Bristol Myers Squibb (BMS) has bet up to $1.8bn in a collaboration with Repertoire Immune Medicines to co-develop tolerizing vaccines to treat autoimmune disorders more selectively and effectively than current approaches.
As part of the multi-year deal, Repertoire will discover and develop vaccine candidates in preclinical stages with the help of its drug discovery platform and lipid nanoparticle know-how. BMS will take the lead in the clinical development and commercialization of any candidates from the deal, while Repertoire will assist with monitoring patient immune responses during clinical trials.
In turn, Repertoire is eligible for $65 million upfront in addition to up to $1.8 billion in development, regulatory and commercial milestone payments and tiered royalties on potential sales.
"We are excited to collaborate with Bristol Myers Squibb to combine their leadership in immunology with our unique ability to discover key disease-associated epitopes in patients with autoimmune diseases,” said Repertoire CEO Torben Straight Nissen, and Executive Partner of Flagship Pioneering, in a public statement.
Partnering interest from big pharma
The Repertoire team has seen a lot of partnering interest from large pharma companies for the treatment of autoimmune disease, so there is an appetite in the industry, Straight Nissen told this publication.
The company’s tolerizing vaccine candidates consist of fragments of disease-relevant antigens called epitopes and an immune modulator encoded in mRNA, and are designed to train the immune system to avoid attacking the epitopes, said the exec. These vaccines have the potential to provide durable disease remission in the absence of generalized immune suppression, which today’s medicines are not capable of doing. While there are also targeted biologic therapies in use, many patients fail to respond adequately or for a long time, he said.

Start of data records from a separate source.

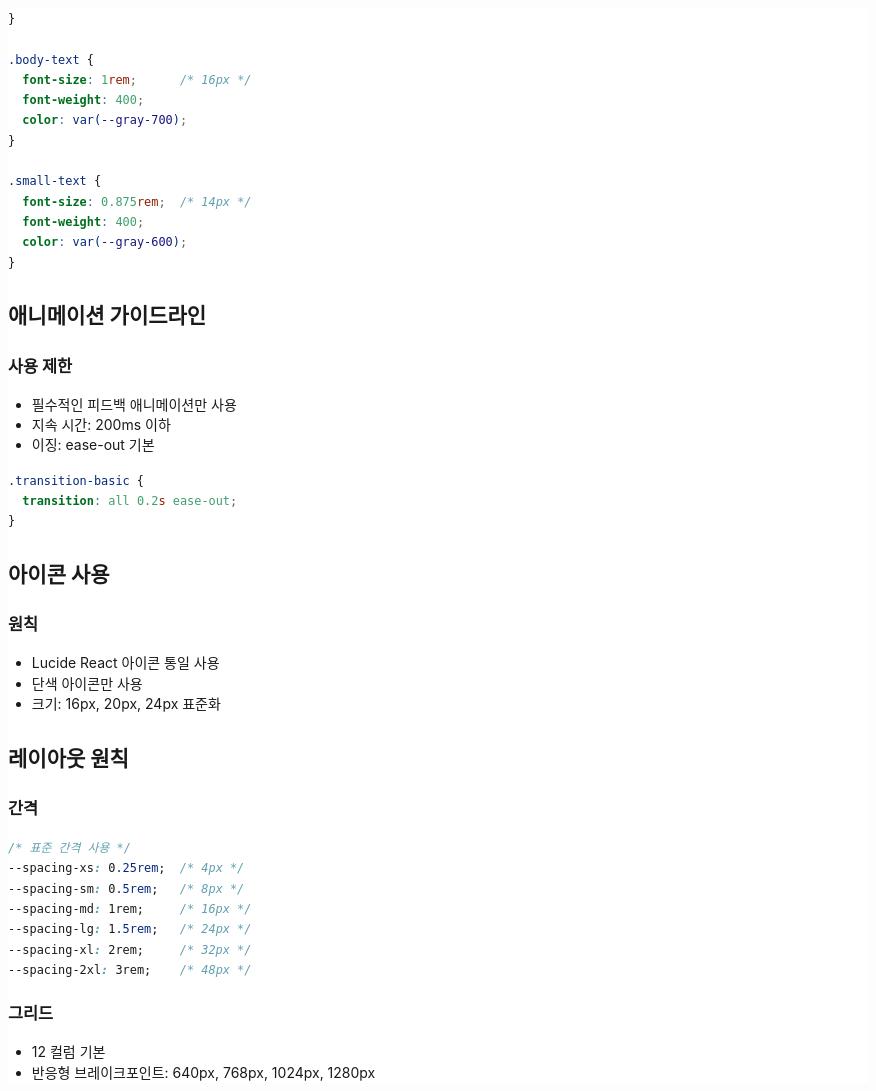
 ```css
}

.body-text {
  font-size: 1rem;      /* 16px */
  font-weight: 400;
  color: var(--gray-700);
}

.small-text {
  font-size: 0.875rem;  /* 14px */
  font-weight: 400;
  color: var(--gray-600);
}
```

## 애니메이션 가이드라인

### 사용 제한
- 필수적인 피드백 애니메이션만 사용
- 지속 시간: 200ms 이하
- 이징: ease-out 기본

```css
.transition-basic {
  transition: all 0.2s ease-out;
}
```

## 아이콘 사용

### 원칙
- Lucide React 아이콘 통일 사용
- 단색 아이콘만 사용
- 크기: 16px, 20px, 24px 표준화

## 레이아웃 원칙

### 간격
```css
/* 표준 간격 사용 */
--spacing-xs: 0.25rem;  /* 4px */
--spacing-sm: 0.5rem;   /* 8px */
--spacing-md: 1rem;     /* 16px */
--spacing-lg: 1.5rem;   /* 24px */
--spacing-xl: 2rem;     /* 32px */
--spacing-2xl: 3rem;    /* 48px */
```

### 그리드
- 12 컬럼 기본
- 반응형 브레이크포인트: 640px, 768px, 1024px, 1280px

Repertoire was launched in 2020 by Flagship Pioneering in the US and raised $189 million to finance the development of its drug discovery platform, named DECODE, in 2021. DECODE is designed to shed light on how T cells and their receptors interact with epitopes via the so-called immune synapse.
The concept of using vaccines to tame the immune system in autoimmune conditions has been around for a while, with one notable study demonstrating its potential in mouse models of multiple sclerosis last year.
“Autoimmune diseases are thought to affect 4% of the entire global human population. Over the next decade, we hope to see tolerizing vaccines applied to treat a number of these more than 80 known conditions,” Straight Nissen said. “Our current focus is to advance our portfolio of tolerizing vaccines into clinical development to demonstrate their safety and efficacy.”